第40話 下から目線で謝ればいいというものではない

 声の主を確認しようと、周囲を見回すが、俺と神宮の他に姿はない。


 困惑に困惑を重ねていると――目の前に巨大な光が現れた。


 光は壊れるように分散していき、これまた見え覚えのあるやつが出現した。


 神さまの元締めである、巫女姿をした法螺吹きお姉さんだ――奇妙かつ呑気なことに、宙にふわふわと浮いていた。


 噂をすれば――というやつか。


 しっかし、よくも俺の前に来れたもんだな。


「なにしに来たんですか」


 つっけんどんに言うと、神さまは困り顔を作った。


「おお、怒ってるねえ」


「当たり前じゃないですか! 罰の件は、是非とも謝罪を求めたい!」


「謝ってあげるから」


「上から目線で言うことじゃない!」


 そうツッコむと、神さまは俯いて、沈黙した。


 謝罪や反省をすれば、収まるレベルの怒りではないが、やらないよりましだ。


 俺も成長したんだ――心を落ち着かせ、もう一度謝罪を促すのが筋だろう。


「反省してるんですか?」


 神さまは俯きながら、こくっと頷いた。


「はあ……。じゃあ、顔を上げて、ちゃんと謝ってください。あ、上から目線は駄目ですからね?」


 優しさで釘を刺してあげると――神さまは顔を上げて、くるっと半回転をした。


 俺は、眼前で行われた動作に、目を見開いた。


 いきなり神さまが逆さになったのだ。


 神さまは、逆さのままで、


「戸出くん、ごめん」


 と一言。


「……は?」


「リアクション薄いねえ……オーダーに応えて、下から目線で謝ったというのに」


 ぷっちーん。


「神宮、このコスプレ馬鹿を殴ってもいいか?」


 苦笑する神宮。


「駄目だよ。
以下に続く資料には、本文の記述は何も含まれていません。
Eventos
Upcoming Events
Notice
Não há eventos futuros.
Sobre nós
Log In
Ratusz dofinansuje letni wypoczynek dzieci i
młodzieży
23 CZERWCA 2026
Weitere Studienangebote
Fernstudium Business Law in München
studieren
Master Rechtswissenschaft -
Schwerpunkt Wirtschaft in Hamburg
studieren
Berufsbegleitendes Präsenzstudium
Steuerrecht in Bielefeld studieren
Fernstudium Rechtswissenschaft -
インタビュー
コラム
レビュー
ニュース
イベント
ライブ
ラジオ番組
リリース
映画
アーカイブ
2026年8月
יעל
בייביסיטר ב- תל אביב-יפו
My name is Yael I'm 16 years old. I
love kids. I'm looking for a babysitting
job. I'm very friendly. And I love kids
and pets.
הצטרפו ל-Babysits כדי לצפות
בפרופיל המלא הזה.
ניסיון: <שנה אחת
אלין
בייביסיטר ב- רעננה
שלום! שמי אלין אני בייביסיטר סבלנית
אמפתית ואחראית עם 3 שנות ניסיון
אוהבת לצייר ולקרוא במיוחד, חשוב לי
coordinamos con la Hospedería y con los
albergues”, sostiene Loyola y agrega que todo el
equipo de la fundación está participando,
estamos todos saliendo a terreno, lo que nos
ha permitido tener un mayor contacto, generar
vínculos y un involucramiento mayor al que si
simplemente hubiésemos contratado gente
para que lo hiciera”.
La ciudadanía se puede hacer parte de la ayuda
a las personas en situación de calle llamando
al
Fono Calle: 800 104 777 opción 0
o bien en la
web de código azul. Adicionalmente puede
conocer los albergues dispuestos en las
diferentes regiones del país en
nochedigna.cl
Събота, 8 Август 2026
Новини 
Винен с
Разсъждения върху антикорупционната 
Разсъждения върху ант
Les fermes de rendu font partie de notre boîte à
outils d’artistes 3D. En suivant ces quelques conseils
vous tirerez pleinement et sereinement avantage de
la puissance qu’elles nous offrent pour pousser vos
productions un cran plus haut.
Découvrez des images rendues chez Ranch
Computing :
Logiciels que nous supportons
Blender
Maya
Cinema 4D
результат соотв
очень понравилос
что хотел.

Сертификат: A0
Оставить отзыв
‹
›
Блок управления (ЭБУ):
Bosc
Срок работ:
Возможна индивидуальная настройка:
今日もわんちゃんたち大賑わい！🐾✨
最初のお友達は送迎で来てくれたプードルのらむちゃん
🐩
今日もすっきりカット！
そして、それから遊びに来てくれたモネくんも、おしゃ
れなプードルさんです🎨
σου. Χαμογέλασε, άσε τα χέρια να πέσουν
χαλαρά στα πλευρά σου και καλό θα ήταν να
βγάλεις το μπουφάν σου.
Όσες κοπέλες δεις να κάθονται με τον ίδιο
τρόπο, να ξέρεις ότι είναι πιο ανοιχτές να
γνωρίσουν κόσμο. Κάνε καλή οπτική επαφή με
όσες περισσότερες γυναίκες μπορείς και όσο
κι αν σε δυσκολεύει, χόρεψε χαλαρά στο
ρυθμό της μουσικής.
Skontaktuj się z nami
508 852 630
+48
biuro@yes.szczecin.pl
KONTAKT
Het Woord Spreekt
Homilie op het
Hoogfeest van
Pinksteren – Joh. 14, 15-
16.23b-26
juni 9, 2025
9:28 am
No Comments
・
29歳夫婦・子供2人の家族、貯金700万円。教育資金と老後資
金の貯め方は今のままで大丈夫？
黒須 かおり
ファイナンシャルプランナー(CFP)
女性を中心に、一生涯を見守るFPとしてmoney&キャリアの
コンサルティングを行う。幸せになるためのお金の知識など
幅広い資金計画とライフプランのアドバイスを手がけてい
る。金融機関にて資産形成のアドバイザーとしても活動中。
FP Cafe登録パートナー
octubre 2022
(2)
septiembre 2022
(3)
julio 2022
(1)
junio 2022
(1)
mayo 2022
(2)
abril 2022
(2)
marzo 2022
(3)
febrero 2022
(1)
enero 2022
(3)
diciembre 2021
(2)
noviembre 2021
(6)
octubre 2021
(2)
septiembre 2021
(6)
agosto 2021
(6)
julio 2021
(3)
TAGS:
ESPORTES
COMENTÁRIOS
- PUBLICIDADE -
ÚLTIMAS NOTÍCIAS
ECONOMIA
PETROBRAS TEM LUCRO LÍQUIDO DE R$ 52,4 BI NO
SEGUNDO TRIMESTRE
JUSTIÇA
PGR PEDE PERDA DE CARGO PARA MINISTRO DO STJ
私の恩師も同然の方なんだから」


「もはや忌むべき対象だろ」


「青いねえ」


 逆さの馬鹿が、意味不明なことを言って、会話に入ってきた。


「青くはないでしょう」


「デートを邪魔されたくらいで、激昂するなんて、青いとしか言いようが――」


「デートじゃありません!」


 どこまで揶揄ったら気が済むんだ、この悪魔は。


「いや、デートです。私と戸出くんは、言うなれば『つがい』です」


 神宮がおもむろにそう言った。


 うん、ツッコまずにはいられない。


「神宮さん? 紡ちゃん? これデートじゃないよね? なんで話をややこしくするの? それに、俺たち『つがい』じゃないよね? なんでカブトムシのオスとメスみたいな表現をするの? カップルじゃないけれど、カップルと言った方がわかりやすいよね?」


「…………おっ、面白いから!」


 神宮さんこと紡ちゃんは、堪えていたものを吐き出すかのように、遠慮なく笑い始めた。